Nrf2-deficient mice are highly susceptible to cigarette smoke-induced emphysema

Inflammation, protease/anti-protease imbalance and oxidative stress play important roles in the pathogenesis of emphysema. Nrf2 counteracts oxidative tissue damage and inflammation through transcriptional activation via the anti-oxidant responsive element (ARE). To clarify the protective role of Nrf2 in the development of emphysema, the susceptibility of Nrf2-knockout mice to cigarette smoke (CS)-induced emphysema was examined. In Nrf2-knockout mice, emphysema was first observed at 8 weeks and exacerbated by 16 weeks following CS-exposure, whereas no pathological abnormalities were observed in wild-type mice. Neutrophilic lung inflammation and permeability lung damage were significantly enhanced in Nrf2-knockout mice 8 weeks after CS-exposure. Importantly, neutrophil elastase activity in bronchoalveolar lavage fluids was markedly higher in Nrf2-knockout mice preceding the pronounced neutrophil accumulation. The expression of secretory leukoprotease inhibitor, a potent inhibitor of neutrophil elastase, was inducible in wild-type, but not in Nrf2-knockout mice. This protease/anti-protease imbalance, together with the lack of inducible expression of ARE-regulated anti-oxidant/anti-inflammatory genes, may explain the predisposition of Nrf2-knockout mice to neutrophilic inflammation. Indeed, specific activators of Nrf2 induced the expression of the SLPI gene in macrophages. These results indicate that Nrf2 protects against the development of emphysema by regulating not only the oxidant/anti-oxidant balance, but also inflammation and the protease/anti-protease balance.

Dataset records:
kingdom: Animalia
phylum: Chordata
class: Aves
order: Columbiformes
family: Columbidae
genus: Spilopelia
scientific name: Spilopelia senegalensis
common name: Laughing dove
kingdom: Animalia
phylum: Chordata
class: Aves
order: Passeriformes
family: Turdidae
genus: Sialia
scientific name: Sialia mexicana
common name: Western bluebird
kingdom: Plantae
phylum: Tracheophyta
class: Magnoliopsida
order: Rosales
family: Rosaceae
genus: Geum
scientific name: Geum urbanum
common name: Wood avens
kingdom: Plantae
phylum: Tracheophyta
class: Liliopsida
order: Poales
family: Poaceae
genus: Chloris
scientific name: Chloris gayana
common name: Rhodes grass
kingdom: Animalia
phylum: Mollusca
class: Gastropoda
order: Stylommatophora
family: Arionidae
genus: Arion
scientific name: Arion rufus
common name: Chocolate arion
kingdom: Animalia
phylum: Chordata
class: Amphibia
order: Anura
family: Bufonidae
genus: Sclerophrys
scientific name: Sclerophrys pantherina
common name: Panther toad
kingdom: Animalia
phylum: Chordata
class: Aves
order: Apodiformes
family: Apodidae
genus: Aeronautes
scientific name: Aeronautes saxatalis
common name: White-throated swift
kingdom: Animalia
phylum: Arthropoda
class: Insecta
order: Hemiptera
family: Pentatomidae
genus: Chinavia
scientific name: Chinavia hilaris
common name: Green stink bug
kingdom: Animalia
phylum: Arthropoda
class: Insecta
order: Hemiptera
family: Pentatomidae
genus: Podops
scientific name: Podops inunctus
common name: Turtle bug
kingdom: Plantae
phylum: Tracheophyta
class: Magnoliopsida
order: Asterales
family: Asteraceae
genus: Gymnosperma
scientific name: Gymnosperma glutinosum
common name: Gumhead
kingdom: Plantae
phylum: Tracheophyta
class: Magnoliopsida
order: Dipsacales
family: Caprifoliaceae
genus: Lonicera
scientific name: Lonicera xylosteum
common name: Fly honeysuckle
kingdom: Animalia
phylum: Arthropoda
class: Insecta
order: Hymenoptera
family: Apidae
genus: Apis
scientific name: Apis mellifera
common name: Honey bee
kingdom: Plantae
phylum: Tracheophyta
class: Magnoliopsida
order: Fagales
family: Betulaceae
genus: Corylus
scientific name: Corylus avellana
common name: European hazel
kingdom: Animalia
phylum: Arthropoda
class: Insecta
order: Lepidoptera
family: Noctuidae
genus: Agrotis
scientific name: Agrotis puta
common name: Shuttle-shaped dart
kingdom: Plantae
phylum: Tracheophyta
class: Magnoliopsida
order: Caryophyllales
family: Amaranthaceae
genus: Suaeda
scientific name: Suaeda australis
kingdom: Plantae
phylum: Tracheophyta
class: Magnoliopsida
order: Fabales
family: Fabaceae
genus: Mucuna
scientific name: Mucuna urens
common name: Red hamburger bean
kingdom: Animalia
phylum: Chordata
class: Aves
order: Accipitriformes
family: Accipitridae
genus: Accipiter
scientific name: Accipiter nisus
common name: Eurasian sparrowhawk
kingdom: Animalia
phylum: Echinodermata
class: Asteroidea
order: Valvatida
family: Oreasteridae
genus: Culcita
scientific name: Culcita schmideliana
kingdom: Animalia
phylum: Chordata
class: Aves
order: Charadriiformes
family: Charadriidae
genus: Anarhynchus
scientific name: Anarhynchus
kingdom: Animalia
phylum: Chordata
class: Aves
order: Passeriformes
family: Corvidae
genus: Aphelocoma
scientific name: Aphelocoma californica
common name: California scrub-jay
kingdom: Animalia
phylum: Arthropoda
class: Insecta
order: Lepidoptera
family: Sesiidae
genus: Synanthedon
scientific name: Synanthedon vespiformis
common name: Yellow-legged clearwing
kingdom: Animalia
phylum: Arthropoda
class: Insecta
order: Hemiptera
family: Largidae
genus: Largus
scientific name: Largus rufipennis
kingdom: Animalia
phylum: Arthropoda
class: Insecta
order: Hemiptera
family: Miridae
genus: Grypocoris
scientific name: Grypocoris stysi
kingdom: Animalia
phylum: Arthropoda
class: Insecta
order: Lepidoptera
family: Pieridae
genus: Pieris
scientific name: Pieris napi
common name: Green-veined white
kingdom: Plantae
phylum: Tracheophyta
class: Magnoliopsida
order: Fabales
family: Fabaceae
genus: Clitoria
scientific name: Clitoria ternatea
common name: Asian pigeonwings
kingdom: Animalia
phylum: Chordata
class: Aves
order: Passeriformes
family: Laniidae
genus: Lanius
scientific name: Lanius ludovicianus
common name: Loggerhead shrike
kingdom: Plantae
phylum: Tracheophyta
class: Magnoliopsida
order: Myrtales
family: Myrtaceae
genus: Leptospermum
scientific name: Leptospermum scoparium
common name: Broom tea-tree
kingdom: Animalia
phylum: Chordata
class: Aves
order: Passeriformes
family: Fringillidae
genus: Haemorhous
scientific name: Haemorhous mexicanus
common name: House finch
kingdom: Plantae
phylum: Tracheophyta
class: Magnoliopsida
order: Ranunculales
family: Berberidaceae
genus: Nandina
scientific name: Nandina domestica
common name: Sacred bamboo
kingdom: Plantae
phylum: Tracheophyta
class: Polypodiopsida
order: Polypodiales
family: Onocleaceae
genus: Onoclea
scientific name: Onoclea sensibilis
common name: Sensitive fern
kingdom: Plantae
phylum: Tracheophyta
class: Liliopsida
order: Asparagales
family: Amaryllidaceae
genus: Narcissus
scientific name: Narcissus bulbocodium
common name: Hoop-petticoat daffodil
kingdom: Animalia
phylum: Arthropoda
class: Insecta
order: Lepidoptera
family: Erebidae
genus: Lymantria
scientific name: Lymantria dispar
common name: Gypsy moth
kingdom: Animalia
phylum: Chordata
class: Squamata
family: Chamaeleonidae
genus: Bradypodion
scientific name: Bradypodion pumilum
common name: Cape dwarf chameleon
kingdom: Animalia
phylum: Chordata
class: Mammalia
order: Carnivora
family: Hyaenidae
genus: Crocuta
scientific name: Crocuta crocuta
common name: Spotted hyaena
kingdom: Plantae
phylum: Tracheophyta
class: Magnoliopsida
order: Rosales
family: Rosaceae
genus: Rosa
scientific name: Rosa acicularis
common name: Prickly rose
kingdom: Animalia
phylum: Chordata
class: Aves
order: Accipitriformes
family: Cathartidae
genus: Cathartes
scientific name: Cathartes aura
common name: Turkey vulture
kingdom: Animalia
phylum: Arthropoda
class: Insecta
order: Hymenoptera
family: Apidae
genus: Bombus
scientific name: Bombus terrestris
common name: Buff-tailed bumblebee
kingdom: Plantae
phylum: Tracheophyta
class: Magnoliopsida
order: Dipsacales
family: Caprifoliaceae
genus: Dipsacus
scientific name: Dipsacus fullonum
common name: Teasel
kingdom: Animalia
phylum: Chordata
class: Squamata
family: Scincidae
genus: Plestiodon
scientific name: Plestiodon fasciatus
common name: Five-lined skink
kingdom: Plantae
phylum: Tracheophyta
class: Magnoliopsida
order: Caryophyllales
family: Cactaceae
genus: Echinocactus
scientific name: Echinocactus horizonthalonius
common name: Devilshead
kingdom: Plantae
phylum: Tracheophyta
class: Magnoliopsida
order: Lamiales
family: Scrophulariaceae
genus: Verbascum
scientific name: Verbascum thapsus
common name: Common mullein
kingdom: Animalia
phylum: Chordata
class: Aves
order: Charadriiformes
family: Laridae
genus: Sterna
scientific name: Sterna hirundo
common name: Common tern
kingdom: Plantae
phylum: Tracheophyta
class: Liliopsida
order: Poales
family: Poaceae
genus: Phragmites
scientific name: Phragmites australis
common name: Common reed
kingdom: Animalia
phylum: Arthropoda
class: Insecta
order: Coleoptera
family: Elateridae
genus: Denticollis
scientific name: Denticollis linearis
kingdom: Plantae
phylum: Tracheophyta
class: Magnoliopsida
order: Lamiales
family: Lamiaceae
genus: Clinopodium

_PARTS OF THE EXERCISE_
**a.** In the text on Nrf2-deficient mice, at what point after cigarette smoke exposure was emphysema first observed in Nrf2-knockout mice?
**b.** List the factors that the text on Nrf2-deficient mice names as playing important roles in the pathogenesis of emphysema.

_SOLUTIONS TO THE PROBLEMS_
**a.** At 8 weeks following cigarette smoke exposure.

**b.**
- Inflammation
- Protease/anti-protease imbalance
- Oxidative stress